Last month, the U.S. Supreme Court decided to hear a little-known case with profound implications for our nation’s progress toward equal opportunity for all. At issue in the case, Magner v. Gallagher, is whether the Fair Housing Act prohibits the full range of discrimination in housing that many Americans still face in the 21st century.
The case comes out of St. Paul, Minnesota, where a group of landlords who rent affordable homes to racially diverse tenants say the city is driving them and their tenants out of town in favor of less affordable and less diverse owner-occupied housing. The Supreme Court took the case to decide, not whether these facts are true but, rather, assuming they are true, whether the city’s alleged conduct violates the Fair Housing Act absent proof that the city purposely intended to exclude people of color from its borders.
If the city prevails, fair housing enforcement would become dependent on proof of a defendant’s internal mental state, even where a discriminatory outcome was known and predictable, and where less discriminatory alternatives were readily available. That would be a setback for fairness and for the nation.
Imagine the challenge of proving what was on the mind of multiple elected, appointed, and other state workers when they pursued a particular discriminatory practice. More importantly, consider the purpose of the Fair Housing Act, which is “to provide, within constitutional limitations, for fair housing throughout the United States”; to “remove the walls of discrimination which enclose minority groups”; and to foster “truly integrated and balanced living patterns.” Fulfilling that goal means examining the result of a housing decision in practice, whether the decision was justified, and whether viable, less discriminatory alternatives exist. What the decisionmakers intended is relevant, but should not be determinative.
While the outcome of the case will be fought out in briefs, arguments, and deliberations at the high court, the dispute presents an important opportunity for all of us to tell the story of why fair housing matters in 21st-century America.
It’s a story about the shared values of equal opportunity and the American Dream that have powered our national progress and prosperity. It’s a story of why investing in communities that live, work, and play together across lines of difference strengthens our country and prepares us for an increasingly diverse nation and interconnected world.
It’s a story about the progress we’ve made over the last half-century — in no small part due to the Fair Housing Act and civil rights movement — and of the obstacles that remain. Those obstacles include predatory lenders that have targeted communities of color for risky, unsustainable loans, and burdened them with disproportionate foreclosures. They include covert and subconscious bias by real estate agents that favor home seekers named Jim and Laura over identically qualified home seekers named Jamal and Lakisha or Jose and Lourdes. And they include obstacles like those alleged in the Magner case: seemingly neutral practices like overly aggressive code enforcement or exclusionary zoning with the effect of excluding diverse communities and perpetuating segregation.
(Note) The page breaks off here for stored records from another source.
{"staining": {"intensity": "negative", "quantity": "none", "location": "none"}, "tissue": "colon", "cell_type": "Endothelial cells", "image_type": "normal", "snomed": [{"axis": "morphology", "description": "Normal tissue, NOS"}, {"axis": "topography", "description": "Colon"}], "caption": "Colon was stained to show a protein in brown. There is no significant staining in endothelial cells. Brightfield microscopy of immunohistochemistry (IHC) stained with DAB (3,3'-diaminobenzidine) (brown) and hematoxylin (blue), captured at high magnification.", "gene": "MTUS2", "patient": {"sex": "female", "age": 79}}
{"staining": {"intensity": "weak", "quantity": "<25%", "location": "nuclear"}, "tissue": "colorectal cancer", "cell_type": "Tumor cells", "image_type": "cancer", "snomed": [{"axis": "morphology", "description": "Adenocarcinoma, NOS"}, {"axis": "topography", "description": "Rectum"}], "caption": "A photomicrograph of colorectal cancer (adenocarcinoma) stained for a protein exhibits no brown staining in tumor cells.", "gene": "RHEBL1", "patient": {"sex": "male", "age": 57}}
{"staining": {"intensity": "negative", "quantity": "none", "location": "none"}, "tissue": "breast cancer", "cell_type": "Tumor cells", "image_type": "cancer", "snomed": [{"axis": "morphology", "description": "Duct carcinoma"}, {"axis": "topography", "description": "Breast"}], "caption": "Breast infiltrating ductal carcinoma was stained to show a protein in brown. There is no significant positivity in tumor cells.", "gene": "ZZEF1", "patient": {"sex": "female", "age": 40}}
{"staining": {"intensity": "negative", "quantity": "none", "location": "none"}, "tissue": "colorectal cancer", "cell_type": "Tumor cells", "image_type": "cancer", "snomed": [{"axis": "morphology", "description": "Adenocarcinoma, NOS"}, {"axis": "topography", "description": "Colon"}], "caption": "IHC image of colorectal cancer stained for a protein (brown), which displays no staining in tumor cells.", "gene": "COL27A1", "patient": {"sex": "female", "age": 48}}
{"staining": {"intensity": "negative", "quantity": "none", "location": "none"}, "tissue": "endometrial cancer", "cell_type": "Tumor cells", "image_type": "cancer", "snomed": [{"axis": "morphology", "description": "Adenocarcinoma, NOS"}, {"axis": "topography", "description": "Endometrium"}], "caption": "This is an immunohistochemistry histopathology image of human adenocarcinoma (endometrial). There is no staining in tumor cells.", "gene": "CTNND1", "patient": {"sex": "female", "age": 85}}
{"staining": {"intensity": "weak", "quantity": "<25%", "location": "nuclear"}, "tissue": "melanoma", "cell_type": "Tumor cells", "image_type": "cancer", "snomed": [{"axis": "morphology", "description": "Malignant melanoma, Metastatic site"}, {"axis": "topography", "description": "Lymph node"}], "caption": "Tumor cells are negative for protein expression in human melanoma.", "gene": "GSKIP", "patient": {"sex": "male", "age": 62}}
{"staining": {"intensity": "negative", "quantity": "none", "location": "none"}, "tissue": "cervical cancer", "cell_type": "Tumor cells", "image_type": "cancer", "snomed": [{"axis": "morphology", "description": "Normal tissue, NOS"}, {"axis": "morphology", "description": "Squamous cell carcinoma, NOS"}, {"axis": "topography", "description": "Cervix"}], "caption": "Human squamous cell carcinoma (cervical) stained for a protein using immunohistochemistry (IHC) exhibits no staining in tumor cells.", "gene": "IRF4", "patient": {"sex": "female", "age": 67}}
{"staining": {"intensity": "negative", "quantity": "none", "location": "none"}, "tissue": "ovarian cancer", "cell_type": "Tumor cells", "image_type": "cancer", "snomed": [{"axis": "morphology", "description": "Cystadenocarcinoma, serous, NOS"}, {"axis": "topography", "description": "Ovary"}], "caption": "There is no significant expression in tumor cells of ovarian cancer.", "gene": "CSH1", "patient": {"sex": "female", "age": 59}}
Whatever their intent, those practices are unfair and discriminatory in practice, and they should be set aside. They weaken our communities and economy, and they are contrary to our values.
Fortunately, our story also includes pragmatic solutions like uniform, common-sense code enforcement, inclusionary zoning, and fair housing enforcement attuned to 21st-century realities that can help us all move forward together.
As the Supreme Court considers this monumental question, we have a chance to educate all Americans about why fair housing matters and why our laws must confront modern challenges as well as traditional ones.